PROBLEM DESCRIPTION = Once the line containing "thumb tip: (923, 891)" is found in the entries below, reproduce it and every line after it, stopping at and including the line containing "ring tip: (894, 875)"; reproduce nothing else, and keep each line exact.

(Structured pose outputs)
━━━━
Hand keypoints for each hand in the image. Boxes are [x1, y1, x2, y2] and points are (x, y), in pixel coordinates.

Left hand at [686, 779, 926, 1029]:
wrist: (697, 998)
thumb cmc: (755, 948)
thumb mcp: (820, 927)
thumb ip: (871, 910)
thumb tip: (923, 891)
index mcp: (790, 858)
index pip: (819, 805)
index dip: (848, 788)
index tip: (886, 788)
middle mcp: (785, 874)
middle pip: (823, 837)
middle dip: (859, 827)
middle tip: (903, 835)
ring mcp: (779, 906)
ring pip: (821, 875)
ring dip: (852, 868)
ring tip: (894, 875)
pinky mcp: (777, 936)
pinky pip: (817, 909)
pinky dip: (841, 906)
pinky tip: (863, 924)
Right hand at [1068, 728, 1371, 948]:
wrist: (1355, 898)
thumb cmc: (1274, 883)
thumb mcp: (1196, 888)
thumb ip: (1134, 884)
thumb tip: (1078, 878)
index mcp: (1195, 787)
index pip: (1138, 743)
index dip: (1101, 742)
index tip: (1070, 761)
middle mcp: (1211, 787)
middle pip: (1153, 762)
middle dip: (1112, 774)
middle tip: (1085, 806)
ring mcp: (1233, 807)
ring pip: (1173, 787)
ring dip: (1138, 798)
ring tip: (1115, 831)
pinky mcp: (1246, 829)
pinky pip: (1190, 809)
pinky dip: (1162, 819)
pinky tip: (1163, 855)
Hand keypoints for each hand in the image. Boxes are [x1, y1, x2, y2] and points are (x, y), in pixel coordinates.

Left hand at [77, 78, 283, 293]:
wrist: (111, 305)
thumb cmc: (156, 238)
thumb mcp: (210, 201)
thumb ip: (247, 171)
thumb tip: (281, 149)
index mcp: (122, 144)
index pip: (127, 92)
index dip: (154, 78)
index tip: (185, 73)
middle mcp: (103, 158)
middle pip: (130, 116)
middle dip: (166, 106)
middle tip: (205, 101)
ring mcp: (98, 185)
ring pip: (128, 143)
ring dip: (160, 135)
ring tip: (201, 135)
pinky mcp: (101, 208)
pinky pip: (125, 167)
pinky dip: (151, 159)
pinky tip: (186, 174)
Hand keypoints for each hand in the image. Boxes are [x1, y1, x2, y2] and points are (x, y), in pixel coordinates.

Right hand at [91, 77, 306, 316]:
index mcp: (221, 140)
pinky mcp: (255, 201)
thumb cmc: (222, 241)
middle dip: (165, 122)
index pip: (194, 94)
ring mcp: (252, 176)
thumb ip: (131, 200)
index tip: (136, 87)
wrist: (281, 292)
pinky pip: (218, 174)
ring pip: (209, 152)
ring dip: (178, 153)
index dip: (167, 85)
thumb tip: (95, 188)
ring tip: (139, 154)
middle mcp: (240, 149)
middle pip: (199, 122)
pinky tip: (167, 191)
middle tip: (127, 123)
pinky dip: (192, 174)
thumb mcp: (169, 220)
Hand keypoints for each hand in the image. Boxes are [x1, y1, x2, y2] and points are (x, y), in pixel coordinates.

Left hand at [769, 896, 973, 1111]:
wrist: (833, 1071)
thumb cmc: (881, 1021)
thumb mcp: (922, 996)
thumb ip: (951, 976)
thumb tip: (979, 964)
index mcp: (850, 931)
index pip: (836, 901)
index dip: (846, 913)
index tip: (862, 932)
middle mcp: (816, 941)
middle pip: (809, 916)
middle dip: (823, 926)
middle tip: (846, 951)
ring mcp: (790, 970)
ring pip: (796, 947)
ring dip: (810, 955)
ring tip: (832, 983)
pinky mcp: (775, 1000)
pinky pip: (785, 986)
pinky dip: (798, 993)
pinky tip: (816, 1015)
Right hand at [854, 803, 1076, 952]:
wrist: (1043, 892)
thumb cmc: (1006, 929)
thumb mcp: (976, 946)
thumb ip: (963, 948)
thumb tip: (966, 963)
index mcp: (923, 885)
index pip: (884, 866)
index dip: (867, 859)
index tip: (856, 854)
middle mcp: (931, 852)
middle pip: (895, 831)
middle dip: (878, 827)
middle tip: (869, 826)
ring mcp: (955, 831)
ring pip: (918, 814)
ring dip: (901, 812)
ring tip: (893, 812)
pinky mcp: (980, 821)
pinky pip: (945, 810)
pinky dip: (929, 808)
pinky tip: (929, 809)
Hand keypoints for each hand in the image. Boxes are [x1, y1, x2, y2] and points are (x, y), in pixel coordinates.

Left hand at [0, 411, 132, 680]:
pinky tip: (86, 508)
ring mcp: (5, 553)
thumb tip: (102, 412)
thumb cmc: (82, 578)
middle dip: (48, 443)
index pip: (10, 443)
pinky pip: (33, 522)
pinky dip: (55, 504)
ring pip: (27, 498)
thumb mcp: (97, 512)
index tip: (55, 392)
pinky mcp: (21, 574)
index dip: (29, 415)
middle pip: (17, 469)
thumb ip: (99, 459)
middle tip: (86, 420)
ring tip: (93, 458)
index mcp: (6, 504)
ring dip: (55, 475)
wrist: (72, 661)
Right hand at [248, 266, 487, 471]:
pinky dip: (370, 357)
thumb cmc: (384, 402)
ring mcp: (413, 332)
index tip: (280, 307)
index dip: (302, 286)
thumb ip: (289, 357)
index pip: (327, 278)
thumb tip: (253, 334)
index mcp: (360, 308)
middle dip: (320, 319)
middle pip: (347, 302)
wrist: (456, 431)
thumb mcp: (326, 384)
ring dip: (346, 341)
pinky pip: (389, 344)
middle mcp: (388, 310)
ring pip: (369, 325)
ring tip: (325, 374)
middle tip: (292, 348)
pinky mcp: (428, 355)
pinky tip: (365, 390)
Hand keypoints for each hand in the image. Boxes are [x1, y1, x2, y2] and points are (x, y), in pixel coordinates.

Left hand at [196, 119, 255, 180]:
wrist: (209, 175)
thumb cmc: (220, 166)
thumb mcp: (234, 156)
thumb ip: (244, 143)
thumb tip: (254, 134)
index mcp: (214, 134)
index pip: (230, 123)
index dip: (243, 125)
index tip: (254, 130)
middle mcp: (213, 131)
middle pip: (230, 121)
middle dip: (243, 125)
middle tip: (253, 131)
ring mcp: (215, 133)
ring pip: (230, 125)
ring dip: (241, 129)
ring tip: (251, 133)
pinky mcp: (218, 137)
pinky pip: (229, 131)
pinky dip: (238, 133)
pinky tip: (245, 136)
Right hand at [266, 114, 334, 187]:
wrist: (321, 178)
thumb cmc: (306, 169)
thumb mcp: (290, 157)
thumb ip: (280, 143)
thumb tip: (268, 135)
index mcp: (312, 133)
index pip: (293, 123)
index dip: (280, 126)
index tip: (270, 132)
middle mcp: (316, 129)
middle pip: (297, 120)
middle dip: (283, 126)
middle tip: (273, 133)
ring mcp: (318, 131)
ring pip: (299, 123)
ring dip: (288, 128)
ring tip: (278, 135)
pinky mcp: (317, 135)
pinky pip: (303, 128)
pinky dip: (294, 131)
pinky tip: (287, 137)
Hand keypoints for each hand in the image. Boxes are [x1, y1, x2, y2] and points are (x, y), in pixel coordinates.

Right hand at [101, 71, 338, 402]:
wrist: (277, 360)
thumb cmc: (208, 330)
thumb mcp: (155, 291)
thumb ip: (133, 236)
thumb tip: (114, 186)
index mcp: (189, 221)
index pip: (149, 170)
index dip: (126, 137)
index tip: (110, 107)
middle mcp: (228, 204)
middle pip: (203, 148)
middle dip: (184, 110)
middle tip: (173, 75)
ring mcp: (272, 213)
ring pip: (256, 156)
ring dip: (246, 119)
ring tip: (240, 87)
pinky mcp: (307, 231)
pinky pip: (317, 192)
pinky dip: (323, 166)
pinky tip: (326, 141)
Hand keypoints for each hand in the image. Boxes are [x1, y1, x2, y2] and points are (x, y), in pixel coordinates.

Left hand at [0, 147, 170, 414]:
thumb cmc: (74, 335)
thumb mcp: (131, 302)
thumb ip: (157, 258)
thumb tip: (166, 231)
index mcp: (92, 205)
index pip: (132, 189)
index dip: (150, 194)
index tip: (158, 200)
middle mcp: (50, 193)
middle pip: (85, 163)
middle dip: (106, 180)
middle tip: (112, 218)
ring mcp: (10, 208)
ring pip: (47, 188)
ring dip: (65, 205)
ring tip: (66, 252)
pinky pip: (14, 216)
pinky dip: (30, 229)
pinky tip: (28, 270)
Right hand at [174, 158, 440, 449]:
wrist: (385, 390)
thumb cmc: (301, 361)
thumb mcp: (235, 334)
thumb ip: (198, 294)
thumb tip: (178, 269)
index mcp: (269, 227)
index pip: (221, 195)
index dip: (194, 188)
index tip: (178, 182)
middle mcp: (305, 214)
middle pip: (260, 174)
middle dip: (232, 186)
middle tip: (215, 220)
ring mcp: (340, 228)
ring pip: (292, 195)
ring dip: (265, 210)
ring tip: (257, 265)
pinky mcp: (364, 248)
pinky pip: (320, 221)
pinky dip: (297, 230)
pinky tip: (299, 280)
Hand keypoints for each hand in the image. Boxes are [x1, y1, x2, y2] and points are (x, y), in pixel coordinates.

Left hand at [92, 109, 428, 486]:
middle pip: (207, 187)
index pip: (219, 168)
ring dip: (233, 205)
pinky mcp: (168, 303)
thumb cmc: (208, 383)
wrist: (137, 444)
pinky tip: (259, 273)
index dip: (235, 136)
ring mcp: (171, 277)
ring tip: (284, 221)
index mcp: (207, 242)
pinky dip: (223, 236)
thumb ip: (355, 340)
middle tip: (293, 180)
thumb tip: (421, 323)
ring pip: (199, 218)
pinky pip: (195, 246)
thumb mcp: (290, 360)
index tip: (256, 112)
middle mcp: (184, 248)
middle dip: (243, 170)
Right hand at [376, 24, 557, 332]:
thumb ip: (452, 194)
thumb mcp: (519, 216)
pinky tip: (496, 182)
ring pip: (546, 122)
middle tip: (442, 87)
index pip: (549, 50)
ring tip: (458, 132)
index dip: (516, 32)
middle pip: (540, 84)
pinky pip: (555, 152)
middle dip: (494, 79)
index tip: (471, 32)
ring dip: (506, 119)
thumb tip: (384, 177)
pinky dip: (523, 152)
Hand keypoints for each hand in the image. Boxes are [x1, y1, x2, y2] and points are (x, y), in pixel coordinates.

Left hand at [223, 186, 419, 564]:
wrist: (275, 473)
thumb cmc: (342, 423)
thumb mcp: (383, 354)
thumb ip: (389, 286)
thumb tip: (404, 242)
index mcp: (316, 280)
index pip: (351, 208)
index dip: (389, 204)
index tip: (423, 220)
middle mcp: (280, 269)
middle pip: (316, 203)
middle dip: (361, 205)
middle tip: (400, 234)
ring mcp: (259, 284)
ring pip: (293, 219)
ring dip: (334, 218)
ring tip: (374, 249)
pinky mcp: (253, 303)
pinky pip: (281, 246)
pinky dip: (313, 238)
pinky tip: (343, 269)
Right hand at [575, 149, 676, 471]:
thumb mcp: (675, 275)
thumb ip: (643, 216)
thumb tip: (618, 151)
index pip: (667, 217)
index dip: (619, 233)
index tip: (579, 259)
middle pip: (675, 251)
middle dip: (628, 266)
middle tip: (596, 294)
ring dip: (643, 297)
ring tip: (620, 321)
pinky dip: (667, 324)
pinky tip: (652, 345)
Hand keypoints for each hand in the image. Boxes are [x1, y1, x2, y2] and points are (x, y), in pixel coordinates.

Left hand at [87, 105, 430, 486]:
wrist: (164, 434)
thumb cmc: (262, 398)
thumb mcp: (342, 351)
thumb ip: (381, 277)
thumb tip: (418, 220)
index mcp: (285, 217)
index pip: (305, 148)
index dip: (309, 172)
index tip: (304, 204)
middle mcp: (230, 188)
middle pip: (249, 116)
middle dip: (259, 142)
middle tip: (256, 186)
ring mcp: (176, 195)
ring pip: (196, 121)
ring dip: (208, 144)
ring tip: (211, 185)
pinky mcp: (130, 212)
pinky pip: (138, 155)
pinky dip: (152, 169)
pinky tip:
━━━━
COMPLETED TASK =
thumb tip: (923, 891)
index mcp: (790, 858)
index pip: (819, 805)
index dip: (848, 788)
index tip: (886, 788)
middle mcp: (785, 874)
middle pip: (823, 837)
middle dip: (859, 827)
middle tip: (903, 835)
ring mcp: (779, 906)
ring pip: (821, 875)
ring dip: (852, 868)
ring tip: (894, 875)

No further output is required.